(JOB ITEM)
From the text read from the entries below, print the stretch from the line containing "Solution offers a" through the line containing "Ride along with Detroit firefighter", unchanged. Omit any picture markers from your output.

(RAW DATA)

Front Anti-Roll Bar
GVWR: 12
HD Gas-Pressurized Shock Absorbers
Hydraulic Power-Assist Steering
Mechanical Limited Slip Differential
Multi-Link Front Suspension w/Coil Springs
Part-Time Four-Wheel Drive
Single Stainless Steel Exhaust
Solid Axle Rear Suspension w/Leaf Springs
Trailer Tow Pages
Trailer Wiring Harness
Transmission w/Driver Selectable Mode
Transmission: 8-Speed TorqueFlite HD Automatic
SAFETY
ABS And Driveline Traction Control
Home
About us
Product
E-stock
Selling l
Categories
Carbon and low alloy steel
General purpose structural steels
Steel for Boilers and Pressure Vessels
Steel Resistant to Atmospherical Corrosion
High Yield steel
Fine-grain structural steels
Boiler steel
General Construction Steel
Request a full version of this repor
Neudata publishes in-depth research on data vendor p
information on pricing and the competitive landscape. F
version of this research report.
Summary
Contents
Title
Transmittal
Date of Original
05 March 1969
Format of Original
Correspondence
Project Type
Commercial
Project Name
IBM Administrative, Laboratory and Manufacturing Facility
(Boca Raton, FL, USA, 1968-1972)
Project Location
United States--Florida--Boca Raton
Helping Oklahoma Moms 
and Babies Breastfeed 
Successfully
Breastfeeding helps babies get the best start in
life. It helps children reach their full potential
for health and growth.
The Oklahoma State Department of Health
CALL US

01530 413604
==
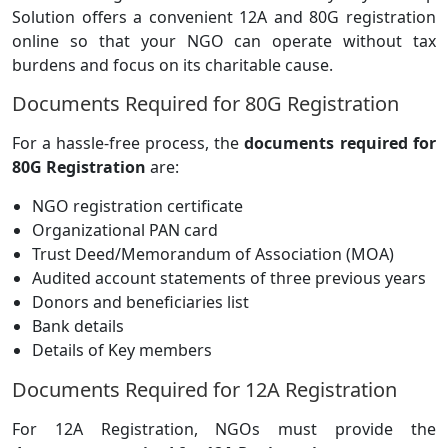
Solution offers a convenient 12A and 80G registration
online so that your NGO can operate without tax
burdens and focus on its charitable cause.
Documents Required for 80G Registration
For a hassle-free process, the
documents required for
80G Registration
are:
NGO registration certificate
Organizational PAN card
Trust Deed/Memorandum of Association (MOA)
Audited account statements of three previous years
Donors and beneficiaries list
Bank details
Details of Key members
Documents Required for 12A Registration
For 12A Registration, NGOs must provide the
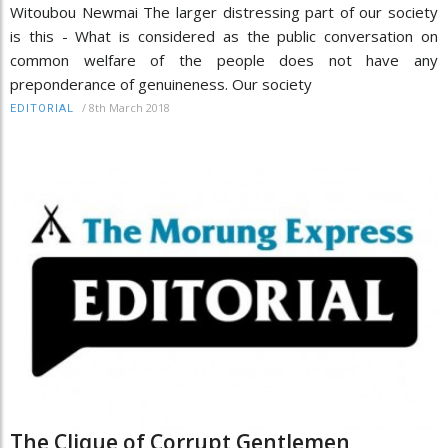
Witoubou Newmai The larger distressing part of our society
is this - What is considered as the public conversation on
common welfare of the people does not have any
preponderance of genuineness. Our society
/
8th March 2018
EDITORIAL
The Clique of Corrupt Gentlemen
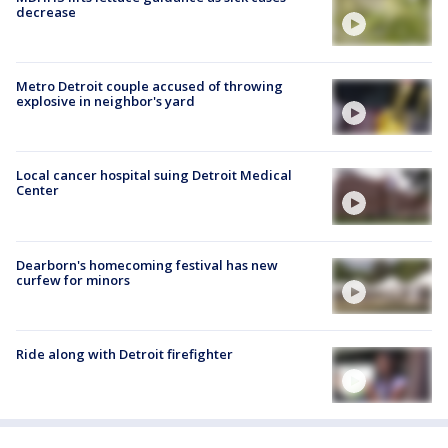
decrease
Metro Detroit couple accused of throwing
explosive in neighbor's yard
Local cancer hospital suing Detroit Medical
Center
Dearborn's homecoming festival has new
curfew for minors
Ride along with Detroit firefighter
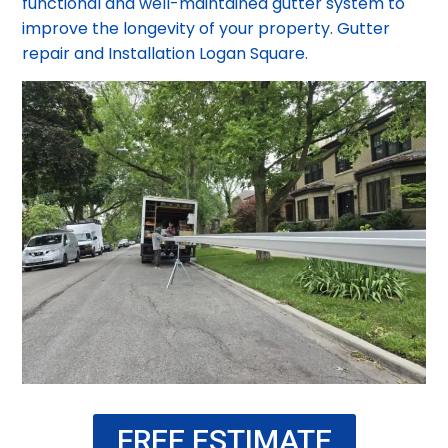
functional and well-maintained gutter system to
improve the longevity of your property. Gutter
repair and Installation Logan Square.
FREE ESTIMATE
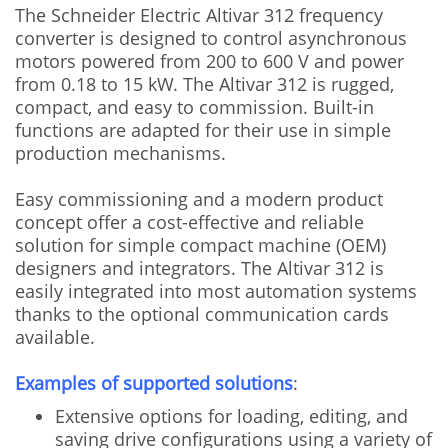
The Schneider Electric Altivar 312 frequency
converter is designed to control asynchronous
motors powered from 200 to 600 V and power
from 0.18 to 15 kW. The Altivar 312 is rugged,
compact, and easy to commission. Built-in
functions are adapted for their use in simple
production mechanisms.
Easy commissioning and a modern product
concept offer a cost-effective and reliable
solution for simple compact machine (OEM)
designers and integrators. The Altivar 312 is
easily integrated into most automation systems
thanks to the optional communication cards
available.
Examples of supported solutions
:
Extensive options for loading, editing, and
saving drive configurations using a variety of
--
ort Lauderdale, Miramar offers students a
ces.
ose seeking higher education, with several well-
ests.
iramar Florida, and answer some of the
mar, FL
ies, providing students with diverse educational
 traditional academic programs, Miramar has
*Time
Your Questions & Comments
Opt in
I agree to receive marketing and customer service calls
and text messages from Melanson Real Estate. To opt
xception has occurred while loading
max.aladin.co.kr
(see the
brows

(RESPONSE TO THE EXERCISE)
Solution offers a convenient 12A and 80G registration
online so that your NGO can operate without tax
burdens and focus on its charitable cause.
Documents Required for 80G Registration
For a hassle-free process, the
documents required for
80G Registration
are:
NGO registration certificate
Organizational PAN card
Trust Deed/Memorandum of Association (MOA)
Audited account statements of three previous years
Donors and beneficiaries list
Bank details
Details of Key members
Documents Required for 12A Registration
For 12A Registration, NGOs must provide the
Witoubou Newmai The larger distressing part of our society
is this - What is considered as the public conversation on
common welfare of the people does not have any
preponderance of genuineness. Our society
/
8th March 2018
EDITORIAL
The Clique of Corrupt Gentlemen
decrease
Metro Detroit couple accused of throwing
explosive in neighbor's yard
Local cancer hospital suing Detroit Medical
Center
Dearborn's homecoming festival has new
curfew for minors
Ride along with Detroit firefighter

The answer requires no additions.